The first group of research work packages (WP4-6) was based on behavioral evaluations (Study 1). First, using semi-structured interviews and computational linguistics, we tested whether congenitally and late blind and sighted subjects share the same semantic representation of emotion. Specifically, we used a natural language approach, where blind and sighted individuals were asked to describe in three minutes a specific affective word (e.g. sadness) in terms of bodily sensations, events and related concepts. The procedure has been repeated for 30 emotion categories, providing a total of about 2 hours of descriptions for each subject. Our preliminary findings provide the first emotion taxonomy of sensory deprivation, showing how blind individuals conceive emotions and how differently they process affective states in comparison with sighted people.
The second group of work packages (WP7-9) also relied on a behavioral task (Study 2). We translated a previously validated paradigm for the investigation of bodily maps of emotion to the haptic modality. Congenitally and late blind and blindfolded sighted subjects interacted with a 50cm mannequin representing a human body mounted on a wooden platform. For the same emotion categories employed in Study 1, participants were asked where in the body they perceived changes associated to each state. Results show that for emotional states significantly related to visual cues (e.g. redness of the face for aggressiveness), both congenital and late blind individuals focus on other bodily sensations and identify those as more crucial in the experience (e.g. highlight of the mouth for aggressiveness). At the same time, there are also emotional states in which bodily sensations are similar between sensory deprived and typically developed individuals. The work of Study 2 has been presented at the IMRF (International Multisensory Research forum) 2023 meeting and the AIP (Italian Association of Psychology) 2023 conference.

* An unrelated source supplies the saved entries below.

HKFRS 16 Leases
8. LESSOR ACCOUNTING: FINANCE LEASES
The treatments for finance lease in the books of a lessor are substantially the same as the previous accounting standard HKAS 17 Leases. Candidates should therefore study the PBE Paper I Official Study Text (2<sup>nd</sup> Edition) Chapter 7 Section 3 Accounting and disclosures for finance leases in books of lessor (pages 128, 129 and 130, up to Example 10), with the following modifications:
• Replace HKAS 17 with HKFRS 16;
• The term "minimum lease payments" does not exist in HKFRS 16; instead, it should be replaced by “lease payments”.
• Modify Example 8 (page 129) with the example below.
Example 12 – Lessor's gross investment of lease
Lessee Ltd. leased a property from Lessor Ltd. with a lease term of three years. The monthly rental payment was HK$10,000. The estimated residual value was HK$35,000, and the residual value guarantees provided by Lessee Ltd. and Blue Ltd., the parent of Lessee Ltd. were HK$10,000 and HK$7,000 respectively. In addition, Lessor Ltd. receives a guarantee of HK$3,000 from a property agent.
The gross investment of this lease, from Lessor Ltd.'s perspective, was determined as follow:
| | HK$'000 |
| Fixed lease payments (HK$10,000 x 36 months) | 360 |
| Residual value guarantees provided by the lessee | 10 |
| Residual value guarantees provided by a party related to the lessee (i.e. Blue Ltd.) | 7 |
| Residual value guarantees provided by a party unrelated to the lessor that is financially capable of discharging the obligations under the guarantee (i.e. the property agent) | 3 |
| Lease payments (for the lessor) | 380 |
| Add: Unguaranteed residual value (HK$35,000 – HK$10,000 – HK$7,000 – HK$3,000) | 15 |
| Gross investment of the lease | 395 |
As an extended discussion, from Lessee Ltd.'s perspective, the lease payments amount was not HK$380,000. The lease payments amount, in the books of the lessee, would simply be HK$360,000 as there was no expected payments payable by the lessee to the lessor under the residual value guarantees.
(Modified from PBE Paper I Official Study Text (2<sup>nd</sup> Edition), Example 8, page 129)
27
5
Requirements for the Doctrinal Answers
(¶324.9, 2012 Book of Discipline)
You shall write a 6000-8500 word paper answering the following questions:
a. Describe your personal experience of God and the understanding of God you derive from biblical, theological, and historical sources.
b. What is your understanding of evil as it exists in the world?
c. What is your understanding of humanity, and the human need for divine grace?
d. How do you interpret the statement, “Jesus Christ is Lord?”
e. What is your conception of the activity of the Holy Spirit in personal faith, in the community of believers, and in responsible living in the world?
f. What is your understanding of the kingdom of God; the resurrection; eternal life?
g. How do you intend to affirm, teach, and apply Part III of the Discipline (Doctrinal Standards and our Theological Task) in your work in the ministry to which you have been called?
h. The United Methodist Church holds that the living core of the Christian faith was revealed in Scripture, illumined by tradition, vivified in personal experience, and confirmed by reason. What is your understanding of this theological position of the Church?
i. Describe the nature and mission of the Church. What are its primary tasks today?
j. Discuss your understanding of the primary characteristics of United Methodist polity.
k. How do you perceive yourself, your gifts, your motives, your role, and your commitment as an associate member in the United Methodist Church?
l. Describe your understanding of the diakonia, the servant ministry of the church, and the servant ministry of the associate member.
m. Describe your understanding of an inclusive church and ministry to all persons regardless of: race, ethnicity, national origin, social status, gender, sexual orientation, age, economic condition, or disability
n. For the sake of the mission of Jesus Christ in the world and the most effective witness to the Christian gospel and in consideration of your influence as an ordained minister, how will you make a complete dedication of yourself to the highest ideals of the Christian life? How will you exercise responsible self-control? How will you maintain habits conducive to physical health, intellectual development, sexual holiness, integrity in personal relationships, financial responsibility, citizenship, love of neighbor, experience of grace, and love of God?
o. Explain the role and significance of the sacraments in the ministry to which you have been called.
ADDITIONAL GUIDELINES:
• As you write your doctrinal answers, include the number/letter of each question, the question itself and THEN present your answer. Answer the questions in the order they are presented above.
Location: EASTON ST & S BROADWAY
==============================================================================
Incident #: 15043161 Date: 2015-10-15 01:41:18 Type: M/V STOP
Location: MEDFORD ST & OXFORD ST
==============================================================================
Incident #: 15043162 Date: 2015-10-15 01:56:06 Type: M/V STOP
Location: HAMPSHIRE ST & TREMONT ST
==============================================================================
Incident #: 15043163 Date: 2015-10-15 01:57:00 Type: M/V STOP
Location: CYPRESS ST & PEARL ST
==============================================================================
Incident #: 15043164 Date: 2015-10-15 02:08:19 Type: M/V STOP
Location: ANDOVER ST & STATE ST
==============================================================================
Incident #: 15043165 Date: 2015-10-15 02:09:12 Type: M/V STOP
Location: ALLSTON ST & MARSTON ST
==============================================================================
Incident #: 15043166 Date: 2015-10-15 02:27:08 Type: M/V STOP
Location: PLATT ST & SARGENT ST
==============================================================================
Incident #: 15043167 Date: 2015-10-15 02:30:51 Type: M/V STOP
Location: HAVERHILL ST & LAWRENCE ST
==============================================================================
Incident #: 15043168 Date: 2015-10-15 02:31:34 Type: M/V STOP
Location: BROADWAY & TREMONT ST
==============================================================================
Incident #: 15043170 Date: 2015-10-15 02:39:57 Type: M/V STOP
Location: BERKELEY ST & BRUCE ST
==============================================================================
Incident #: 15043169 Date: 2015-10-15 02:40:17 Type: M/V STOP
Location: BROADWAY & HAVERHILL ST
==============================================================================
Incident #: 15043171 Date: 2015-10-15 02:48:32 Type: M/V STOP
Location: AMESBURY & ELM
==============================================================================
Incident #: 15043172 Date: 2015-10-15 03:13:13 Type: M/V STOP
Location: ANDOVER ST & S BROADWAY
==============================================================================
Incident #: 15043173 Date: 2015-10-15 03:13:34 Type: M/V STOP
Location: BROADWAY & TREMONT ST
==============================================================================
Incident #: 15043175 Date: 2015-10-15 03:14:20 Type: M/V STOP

The third group of work packages (WP10-12) refers to an fMRI investigation (Study 3). We employed a naturalistic stimulation to explore how emotions are represented in sighted, blind and deaf brains. In this regard, ecological stimuli as movies, constitute an ideal proxy of our social daily life and condense a variety of emotional events in a short time. We built different versions of the same movie (i.e. only audio, only video or audio and video) and asked sighted subjects to report their affective experience during the watching or listening of the stimulus. Then, we collected brain data from sensory deprived and typically developed individuals to unveil the role of sensory experience in the cortical representation of affect. Our findings highlight how the ventromedial prefrontal cortex stores a categorical representation of emotion independent of stimulus modality and previous sensory experience. The work of Study 3 has been presented to the BAPS (Belgian Association for Psychological Sciences) 2022 meeting, the CERE (Consortium of European Research on Emotion) 2022 conference, the OHBM (Organization for Human Brain Mapping) 2022 meeting, and the SIPF (Italian Society of Psychophysiology) 2022 meeting.